7 Ways to Learn More Without More Study

Here's how teenagers can boost their brainpower this school year.

By SHARE

The abundance of new research on how teenage brains work, aside from being cool for its own sake—teen brains are developing madly, pruning synapses and insulating neurons to build a lean computing machine—is fueling a new movement to help kids make the most of the brain they've got. Think of it as a user's manual for a machine that's still being wired.

One of the leaders in that movement is Wilkie "Bill" Wilson, a neuroscientist and director of DukeLEARN, a Duke University project to teach teenagers the practical applications of neuroscience. DukeLEARN's curriculum for 9th-graders won't be in the schools until 2009, but with the first homework of the fall already being stuffed into backpacks, I asked Bill for a sneak preview. He asked: "How would you like to learn more without having to study more?" Sign me up! Here's how:

1. Get to bed and go to sleep. Sleep enables memory consolidation, which is psych-speak for saying that you remember stuff after you sleep on it. What's more, overall performance, attention, and the ability to concentrate are damaged by lack of sleep. "So you're hurt in two ways," Wilson says. Teenagers need nine to 10 hours of sleep a night for optimum performance.

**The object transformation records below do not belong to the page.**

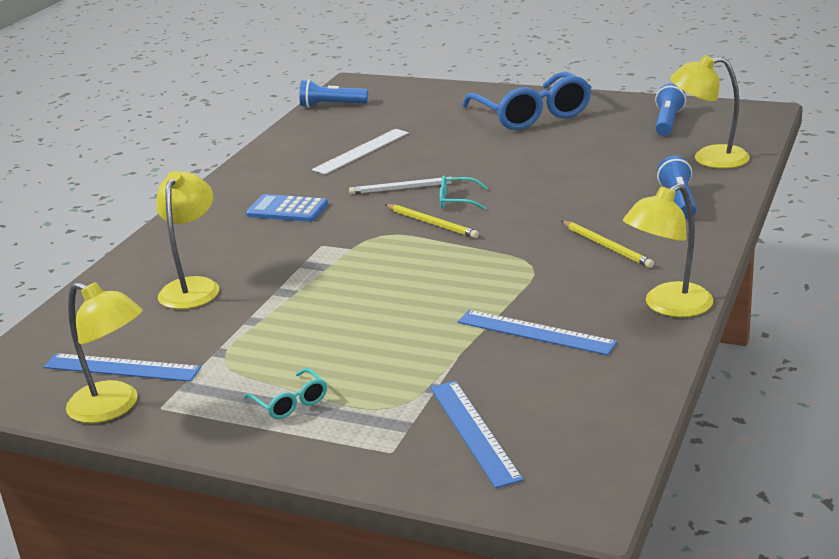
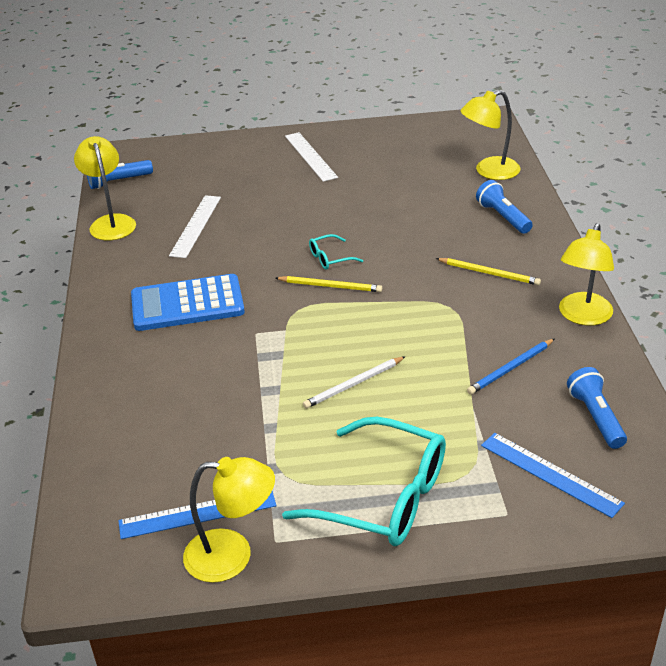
camera: 30 degrees left, 10 degrees up
yellow lamp [156,171,219,309] -> yellow lamp moved to [74,136,136,240]
turquoise glasses [244,368,327,419] -> turquoise glasses [282,417,446,546], size x2.31
blue calculator [246,194,328,222] -> blue calculator [131,274,245,331], size x1.57
white pencil [349,177,462,194] -> white pencil moved to [303,356,406,409]
blue ruler [458,310,617,355] -> blue pencil [467,339,554,395]
blue glasses [462,72,591,130] -> white ruler [285,132,338,182]
blue flashlight [655,83,686,136] -> blue flashlight moved to [567,367,627,449]

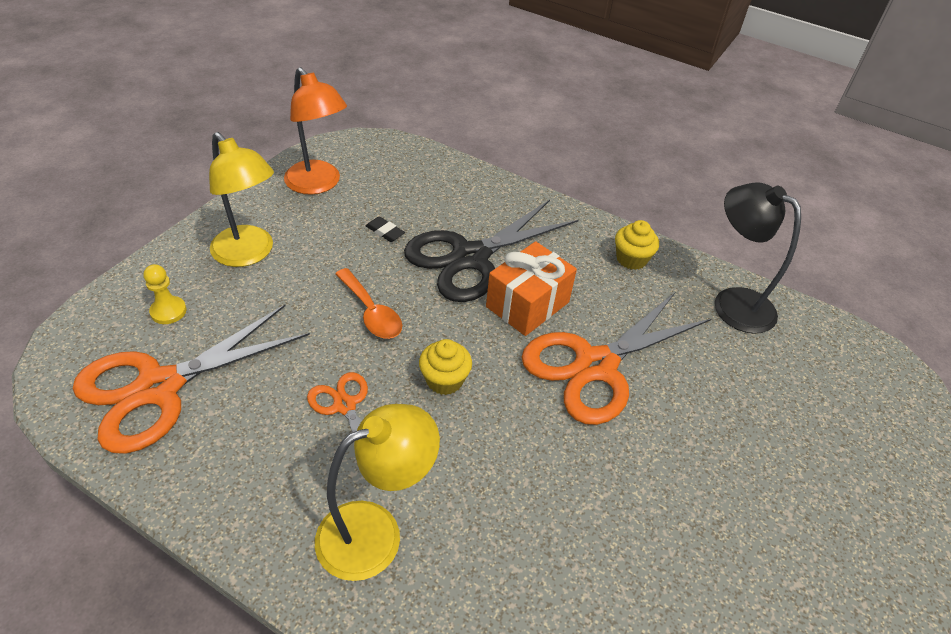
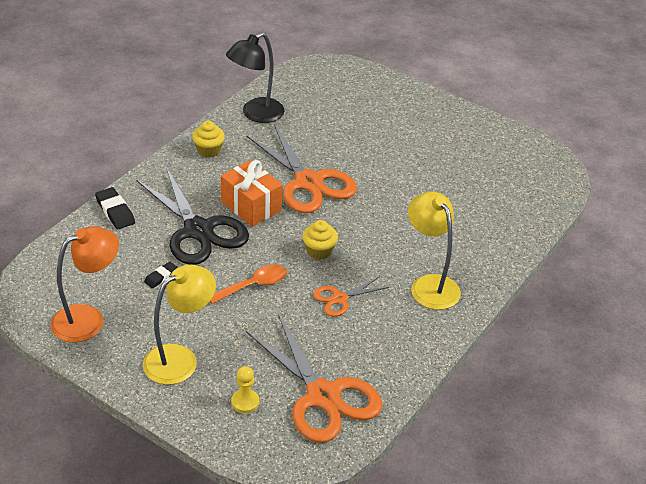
camera: 85 degrees left, 5 degrees down
none -> black eraser [95,187,135,229]

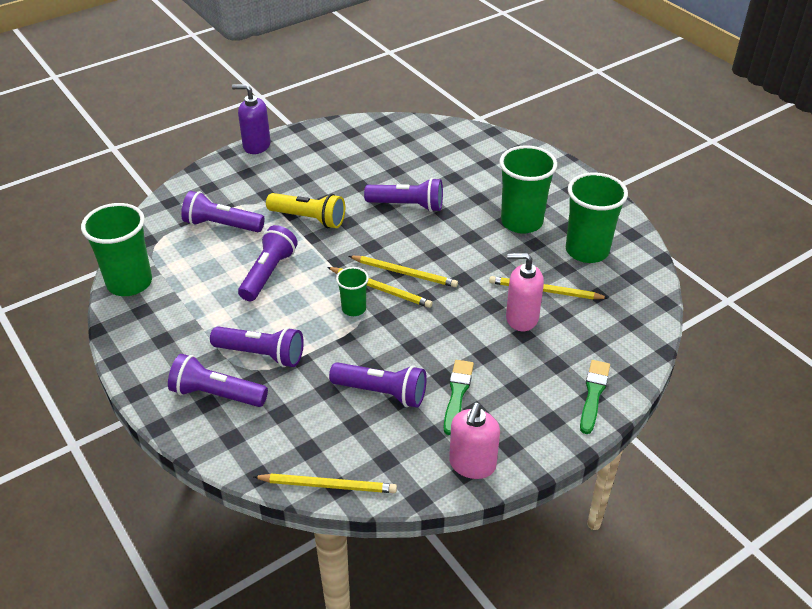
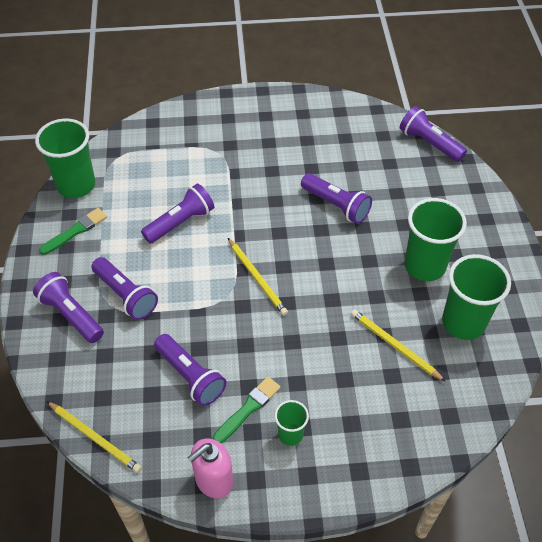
camera: 30 degrees right, 10 degrees up
purple flashlight [181,191,265,232] -> purple flashlight moved to [400,106,467,162]
purple soap dispenser [232,84,271,154] -> none
yellow flashlight [266,193,345,228] -> none
green cup [336,267,369,316] -> green cup moved to [275,400,309,446]
yellow pencil [349,256,458,287] -> none
pink soap dispenser [506,253,544,331] -> none
green brush [580,360,610,434] -> green brush moved to [39,208,107,255]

2. Start studying a few days in advance of a test. Memories are embedded better if the brain is exposed to information repeatedly. Cramming doesn't work, because your brain doesn't have enough time to embed and consolidate.

3. Feed your head. The brain is an energy hog, and it runs badly if it doesn't get high-octane fuel. That means protein and complex carbs—eggs and wheat toast for breakfast, say, rather than sugary cereal and orange juice. The biggest mistake teens make, Wilson says, is to skip breakfast or to go for sugar, which raises blood sugar, followed by a quick crash.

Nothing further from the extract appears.